121. Before we go into what I think will be
a brief private session, may I raise one issue which I suspect
you will say is Mr Byers' responsibility, but we have received,
Secretary of State, very considerable continuous complaints about
the appeals procedure. Besides the delays it would appear that
the appeals against refusal are taking longer, increasing in number
and creating considerable dissatisfaction. Do you have any hope
to hold out that we can have at sometime a rather better procedure?
I realise this is a DTI responsibility but may we put on the record
that there has been a steady stream of complaints from individual
companies. We invite them every time to offer us information and
they do so.
(Mr Cook) I am aware of the expressions of discontent
and I can assure the Committee that just as we seek to achieve
a performance target in relation to original applications, we
do seek to achieve a performance target in relation to appeals.
But I also must be frank with the Committee and say, by definition
the appeals are into the cases we refused which therefore are
among the most contentious. Earlier I was enticed by the prospect
there might be only half a dozen cases you would find contentious,
among the very small number of appeals we get you can be certain
those are the distilled areas of complexity and contention, and
therefore they do require quite often not only particularly careful
handling but also very cautious and very thorough investigation.
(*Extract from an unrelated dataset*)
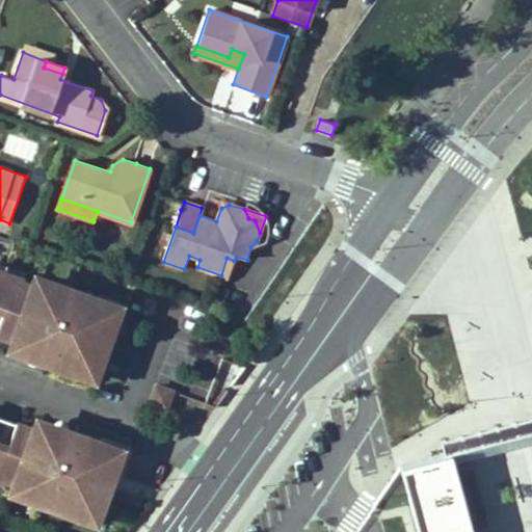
[(234,261),(227,258),(221,275),(228,277),(234,261)]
I therefore can assure the Committee we will do all we can to
try and carry them through as expeditiously as we can, but do
bear in mind that these are appeals against an earlier refusal
where on the face of it there was a ground for concern. Some appeals
do succeed, which shows the system is very fair, but it is never
going to be a snap judgment.
122. In that case, would it not be more realisticI
was going to say "honest"to say that the 30 day
target is not achievable? You have not achieved it in a single
case of any appeal, so move the target. What is the value of a
target you never hit?
(Mr Cook) I think I would have to defer to my colleague
as to whether or not we would wish to extend it, but a target,
even if you are falling short of it, at least tries to help to
sharpen the aim. Without any target, you might not
123. When you miss every time?
(Mr Cook) As I say, these are the most contentious
ones and they are exactly the ones this Committee would batter
me around the other ear for if I granted them. So I have limited
sympathy with complaints we are not moving fast enough.
124. Has any difference been made in the trade?
During the last four years have the proceeds from the trade gone
down or gone up?
(Mr Cook) The value of exports last year went down
quite substantially but that is a result of many factors, one
of which is the down-turn in the market particularly in East Asia
and South East Asia, so there are a lot of factors which go into
it. We have had a significant increase in refusals, not last year
but the year before and it continued at a slightly higher level
last year despite the reduction in the total number of licences,
but I would not invite the Committee to read too much into that
because as the industry becomes more sensitive and more acutely
aware of what we will grant and refuse, we would expect the number
of refusals to decline as they do not ask for things which will
Chairman: Thank you very much indeed. We have
two or three private issues so we will clear the room now please.